The star performer in this outstanding quarter has been the premium project in Sector 76/77, Gurugram, achieving a sold-out status during its launch and contributing Rs 7,200 crore in bookings.
DLF's decision to introduce two smaller projects in Panchkula and Gurugram has also proven to be fruitful, adding an extra Rs 1,400 crore to the overall sales tally. New projects have dominated the landscape, accounting for a substantial 95 per cent of the total sales in the quarter.
Image credit: DLF
Financial highlights
DLF hit its highest collection mark of Rs 2,500 crore, showcasing a substantial 80 per cent annual growth.
The substantial influx of funds allowed the company to generate a surplus cash of Rs 1,100 crore resulting in a net cash position of Rs 1,200 crore, a significant jump from Rs 140 crore in the previous quarter.

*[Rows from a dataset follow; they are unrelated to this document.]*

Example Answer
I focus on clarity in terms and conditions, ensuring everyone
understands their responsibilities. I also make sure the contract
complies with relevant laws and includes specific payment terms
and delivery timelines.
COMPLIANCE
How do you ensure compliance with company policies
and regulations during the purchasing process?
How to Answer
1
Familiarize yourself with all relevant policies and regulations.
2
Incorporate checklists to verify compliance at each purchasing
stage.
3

DLF unveiled an additional 16 million square feet (msf) of project pipeline beyond FY24, bringing the total future project pipeline to an impressive 32 msf, with plans to launch 10 msf in FY25.

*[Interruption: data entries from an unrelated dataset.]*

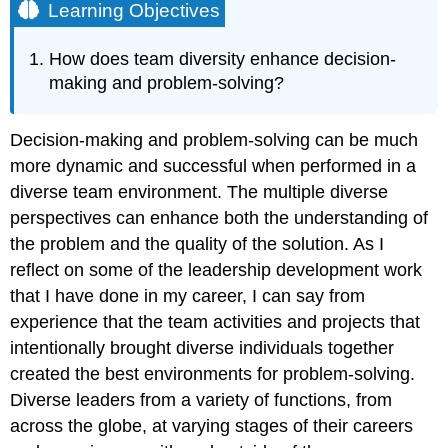
Learning Objectives
How does team diversity enhance decision-
making and problem-solving?
Decision-making and problem-solving can be much
more dynamic and successful when performed in a
diverse team environment. The multiple diverse
perspectives can enhance both the understanding of
the problem and the quality of the solution. As I
reflect on some of the leadership development work
that I have done in my career, I can say from
experience that the team activities and projects that
intentionally brought diverse individuals together
created the best environments for problem-solving.
Diverse leaders from a variety of functions, from
across the globe, at varying stages of their careers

The latest additions to the pipeline, particularly in the luxury segment, are expected to drive an approximate 20 per cent increase in average realisation, Motilal Oswal said.
DLF Cyber City Developers Limited (DCCDL) Rental Performance
DCCDL's non-SEZ portfolio maintained a robust 97 per cent occupancy, while SEZ assets saw a marginal decline to 84 per cent.
The overall occupancy in DCCDL’s office portfolio remained impressive at 91 per cent.
Despite a flat sequential performance, rental income increased by 9 per cent hitting Rs 1,090 crore.
Pre-leasing for the under-construction portfolio witnessed an encouraging rise to 91 per cent in 3QFY24, showcasing strong demand for DCCDL's offerings.